* **Data shown**:

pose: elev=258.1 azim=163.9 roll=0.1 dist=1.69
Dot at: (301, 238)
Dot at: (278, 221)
--
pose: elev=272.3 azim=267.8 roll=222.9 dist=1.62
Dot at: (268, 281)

* **What is expected**: Reproduce the records above without any change, beginning at the line with "pose: elev=258.1 azim=163.9" and continuing through the line with "Dot at: (278, 221)".

* **Completed task**:
pose: elev=258.1 azim=163.9 roll=0.1 dist=1.69
Dot at: (301, 238)
Dot at: (278, 221)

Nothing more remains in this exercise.